为了在MNIST数据集上实现数据增强,我们可以使用PyTorch中的`torchvision.transforms`模块。在这个例子中,我们将定义一个转换链(`transforms.Compose`),包括一些常用的数据增强技术,比如随机旋转(`RandomRotation`)、随机平移(`RandomAffine`)、随机缩放(`RandomResizedCrop`)等。然而,由于MNIST数据集是黑白图像,一些颜色空间的数据增强方法不适用。
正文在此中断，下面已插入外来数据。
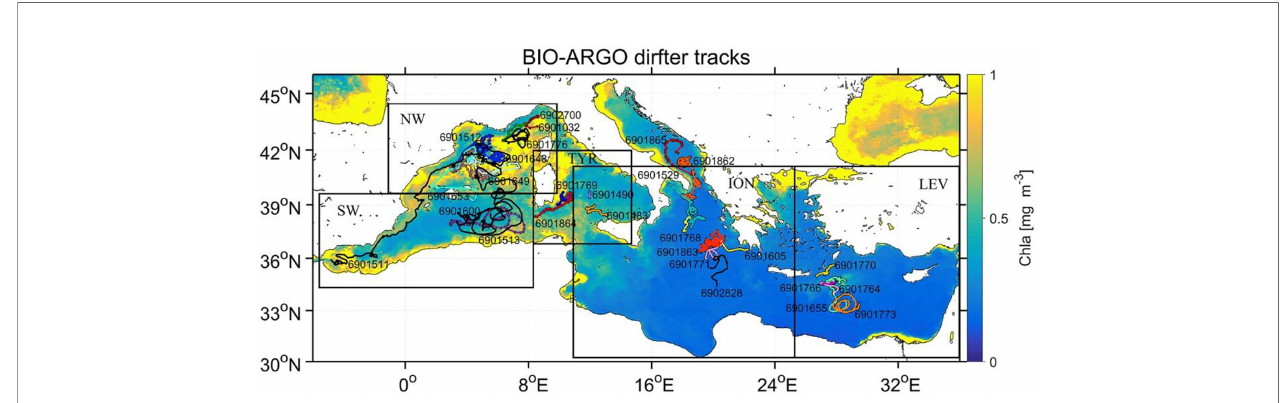
FIGURE 1 | Spatial extent of the Mediterranean Sea and subregions divided in this study. The lines in different colors indicate the trajectories of the different Bio-Argo cruises. The background colors of the Mediterranean Sea indicate the monthly average Chl-a surface concentration derived from MODIS-Aqua data in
以下是如何在`MNISTDataset`类中实现数据增强的示例:
```python
import torch
from torch.utils.data import Dataset, DataLoader
import pandas as pd
from sklearn.model_selection import train_test_split
import torchvision.transforms as transforms
from PIL import Image
# 假设MNISTDataset类定义如上
# 定义数据增强的转换链
data_transforms = transforms.Compose([
transforms.RandomRotation(10), # 随机旋转+-10度
transforms.RandomAffine(0, shear=10, scale=(0.8,1.2)), # 随机剪切和缩放
transforms.RandomResizedCrop(28), # 随机缩放裁剪到28x28
transforms.ToTensor(), # 转换为torch.Tensor
transforms.Normalize((0.5,), (0.5,)) # 归一化
])
class EnhancedMNISTDataset(MNISTDataset):
def __init__(self, data_type, data=None, labels=None):
super().__init__(data_type, data, labels)
if self.data_type in ['train', 'val']:
self.transform = data_transforms
else:
self.transform = None
def __getitem__(self, index):
image = Image.fromarray(self.image[index].astype('uint8'), mode='L')
if self.transform is not None:
image = self.transform(image)
if self.data_type in ['train', 'val']:
label = torch.zeros(10, dtype=torch.float)
label[int(self.label[index])] = 1.0
return image, label
else:
return image
# 读取训练集数据
df_train = pd.read_csv("./data/train.csv")
# 切分特征和标签
train_labels = df_train['label'].to_numpy()
train_data = df_train.drop(columns='label').to_numpy()
# 归一化数据
train_data = train_data.reshape(-1, 28, 28) / 255.0
# 使用train_test_split拆分为train和val
X_train, X_val, y_train, y_val = train_test_split(train_data, train_labels, test_size=0.2, random_state=42)
# 创建训练集和验证集的Dataset
train_dataset = EnhancedMNISTDataset("train", X_train, y_train)
val_dataset = EnhancedMNISTDataset("val", X_val, y_val)
# 创建DataLoader
train_dataloader = DataLoader(train_dataset, batch_size=100, shuffle=True)
val_dataloader = DataLoader(val_dataset, batch_size=100, shuffle=False)
# 测试集
df_test = pd.read_csv("./data/test.csv").to_numpy().reshape(-1, 28, 28) / 255.0
test_dataset = EnhancedMNISTDataset("test", df_test)
test_dataloader = DataLoader(test_dataset, batch_size=100, shuffle=False)
```
请注意,由于MNIST数据集是灰度图像,我们在使用`Image.fromarray`时指定了模式为'L',代表灰度图像。数据增强操作将在`__getitem__`方法中应用,这意味着每次获取一个样本时都会应用随机数据增强,从而增加了训练的泛化能力。